The idea of a secret library within a library returned later in the evening when I showed some friends the following handwritten note that I had found in a copy of Gore Vidal's Lincoln (1984) that I had checked out from the Chicago Public Library's Bezazian Branch:
Lew Welch

Step out onto the Planet
Draw a circle 100 ft round

Inside the circle are
300 things nobody understands,
and, maybe
nobody's ever really seen.

How many can you find?

The Internet quickly revealed that Lew Welch was a beat and this one of his poems. But my initial search led me into some confusion, landing me on a site that, had, it seemed, the poem I was looking for. According to this site, it was called "Stepping Out," and it was ever-so-slightly different from the one in the book:
Step out onto the planet.

Draw a circle as big as you can throw a stone.

Inside that circle are
300 things that nobody understands, and, maybe
nobody's ever really seen.

How many can you find?

Pick one,
and protect it.
How, I thought, could someone who had taken the trouble to write this poem down and leave it in a book have left off the closing injunction, which the whole poem builds towards? And had they gone out and heaved a stone, discovering that they could throw it a hundred feet? Stacey quickly added the last two lines to the handwritten poem, her purple ink and distinct handwriting making them stand out even more than the poet intended.

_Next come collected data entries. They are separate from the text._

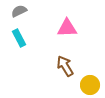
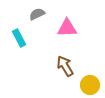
gray semicircle: moved 18 px right, 3 px down
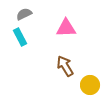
gray semicircle: moved 13 px left
pink triangle: moved 1 px left
cyan rectangle: moved 1 px right, 1 px up
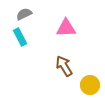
brown arrow: moved 1 px left
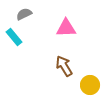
cyan rectangle: moved 6 px left; rotated 12 degrees counterclockwise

But this morning as I was harvesting links for this post, I discovered that I had made a mistake: the longer poem is not a Lew Welch poem but a very close reworking by someone identified as tamo and noted as "After Lew Welch's 'Inside the Circle.'" The library's anonymous note-writer was correct in his transcription, and now, by combining Lew Welch's original and tamo's adaptation, we've created an ever-so-slightly different third poem.

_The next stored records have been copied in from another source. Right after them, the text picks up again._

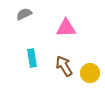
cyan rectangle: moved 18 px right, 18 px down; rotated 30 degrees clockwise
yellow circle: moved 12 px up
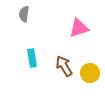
gray semicircle: rotated 56 degrees counterclockwise
pink triangle: moved 13 px right; rotated 15 degrees counterclockwise
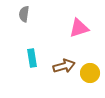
brown arrow: rotated 105 degrees clockwise
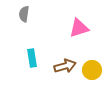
brown arrow: moved 1 px right
yellow circle: moved 2 px right, 3 px up
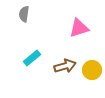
cyan rectangle: rotated 60 degrees clockwise
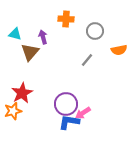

I think this writing and rewriting, this doubling and mistaken identity, this anonymous communication would entertain John Crowley, would resonate with his fascination with the transmission of knowledge--passed through unknown hands and from mind to mind, altered by that sharing--down through the centuries. So I'll fold this note, tuck it in the pages of Aegypt, and return it to the library, helping the poem along in its travels and sowing further confusion for the next unsuspecting reader.